3. Intercambio iónico híbrido
Algunos medios de intercambio iónico están formulados específicamente para ser selectivos con el arsénico a fin de reducir las interferencias con algunos iones competidores, específicamente el sulfato. Las perlas de intercambio iónico están impregnadas con un óxido de hierro, por lo que el arsénico ingresa a la fase de gel de la resina como cualquier otro intercambio iónico, pero una vez dentro se expone a los óxidos de hierro que El arsénico precipita inmediatamente sobre el hierro, donde queda atrapado en su interior.
- Medios no regenerables: Este medio no se regenera, por lo que es muy sencillo configurarlo con flujo descendente.
- Altamente selectivo: Hay una interferencia reducida de iones competidores como el sulfato, por lo que no puede ocurrir vertido de arsénico.
- Tiempo de contacto con lecho vacío: El tiempo de contacto necesario es muy bajo, por lo que los flujos pueden ser más rápidos y los sistemas más pequeños.

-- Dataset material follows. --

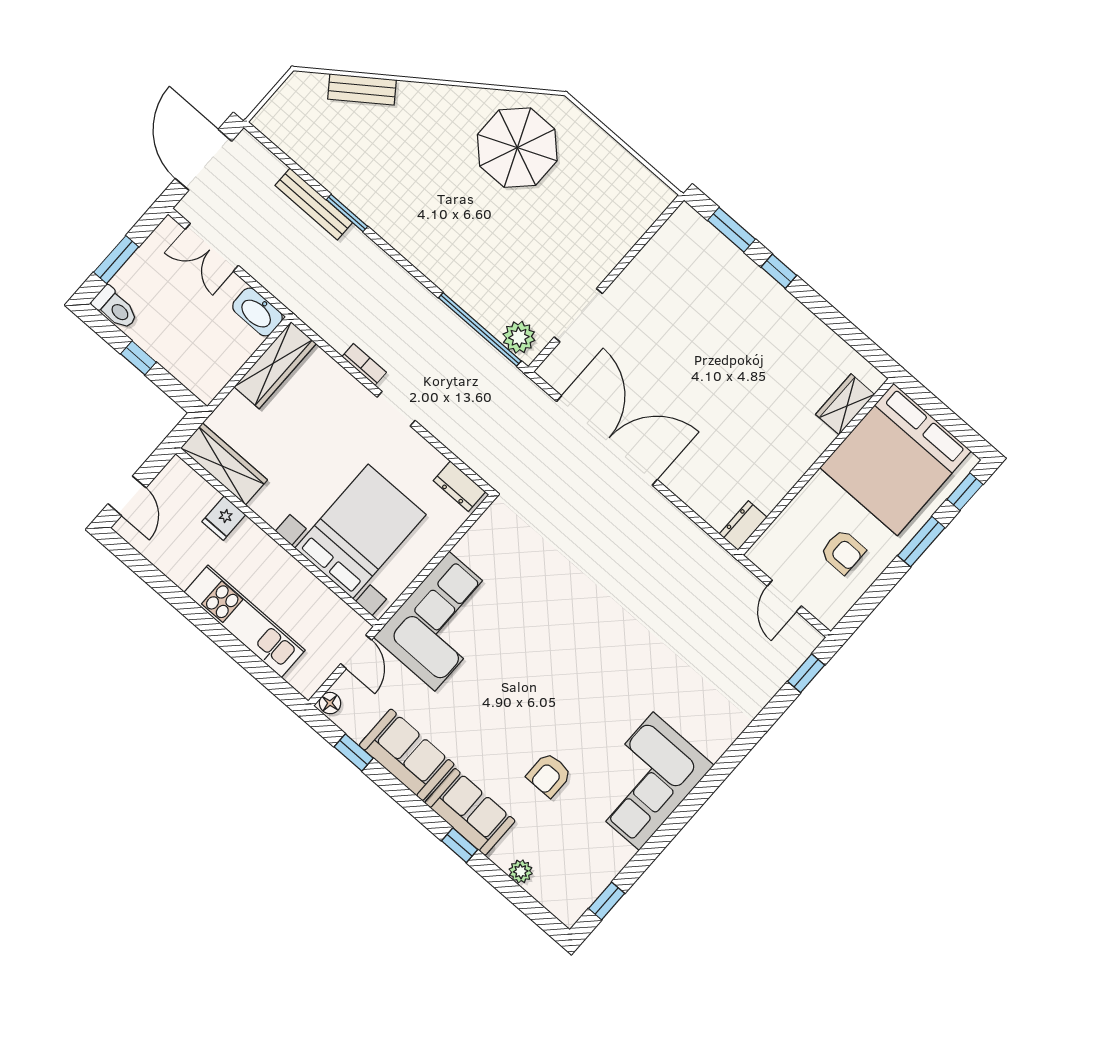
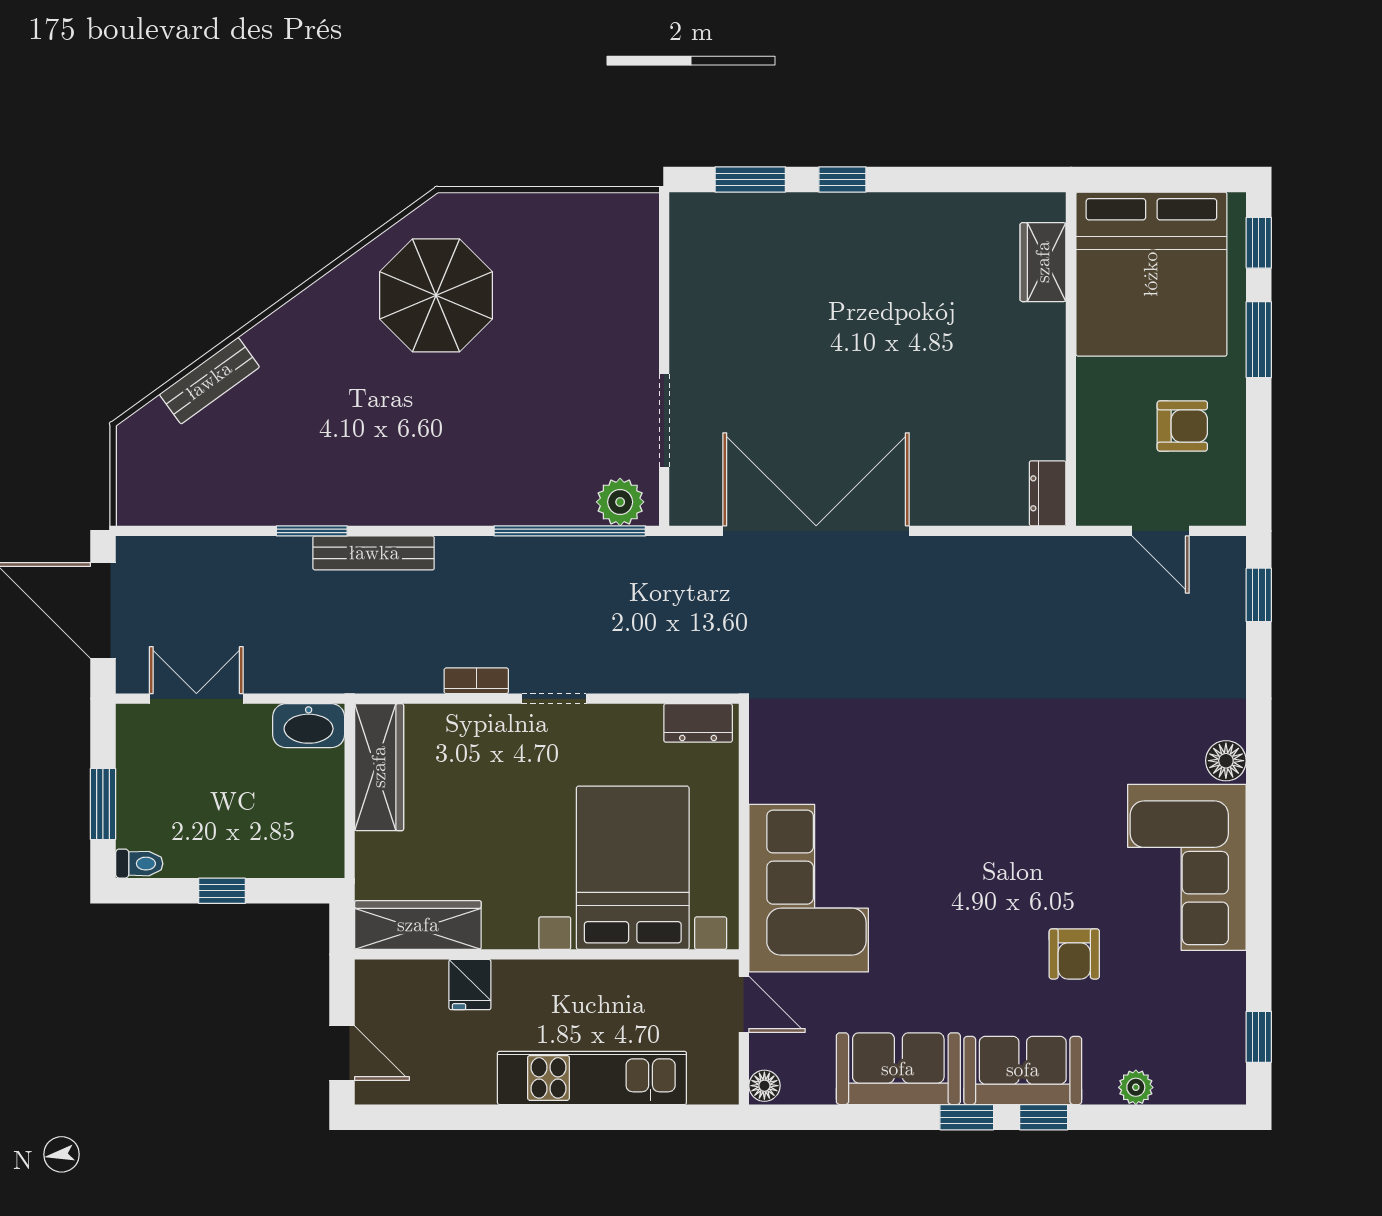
bench: (314, 204) -> (374, 553), moved
double door: (212, 247) -> (196, 699), swing flipped
toilet: (115, 308) -> (139, 864), width x0.73, depth x0.72
floor lamp: (714, 744) -> (1226, 761), added
window: (354, 752) -> (967, 1117), moved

- Rentable: El costo es menor que el de las soluciones basadas en titanio y ofrece algunas capacidades significativas.
Tecnología de membrana
La ósmosis inversa es otra tecnología utilizada para tratar el arsénico. La ósmosis inversa es buena para eliminar el arsénico V, pero no el arsénico III, por lo que se requiere oxidación para eliminarlo por completo. La ósmosis inversa es mejor para el punto de uso, no necesariamente para el punto de entrada, aunque toda la casa es un Esta opción puede ser costosa y requerir una cantidad significativa de mantenimiento y tratamiento posterior.
Conclusión
Existen varias opciones efectivas para la eliminación de arsénico, pero la clave del éxito es un análisis integral del agua. Asegúrese de realizar una prueba de especiación de arsénico si planea omitir el paso de oxidación. Con los datos correctos, puede seleccionar un tratamiento que se ajuste tanto a la química del agua como a las necesidades específicas del propietario, ya sea en términos de espacio, presupuesto o mantenimiento.
Acerca del autor
Marianne R. Metzger ha pasado la mayor parte de su carrera trabajando en laboratorios en diversos puestos, desde representante de soporte técnico hasta vicepresidente de ventas. Actualmente dirige la División de Servicios de Laboratorio de ResinTech Inc. Metzger ha presentado en varias conferencias nacionales y regionales sobre calidad del agua sobre temas de análisis del agua y ha contribuido con varios artículos para publicaciones comerciales pertinentes dentro de la industria del tratamiento del agua. Además de su trabajo en ResinTech, también se desempeña como directora ejecutiva de la Eastern Water Quality Association, donde ayuda a la junta directiva a desarrollar membresía a través de la educación.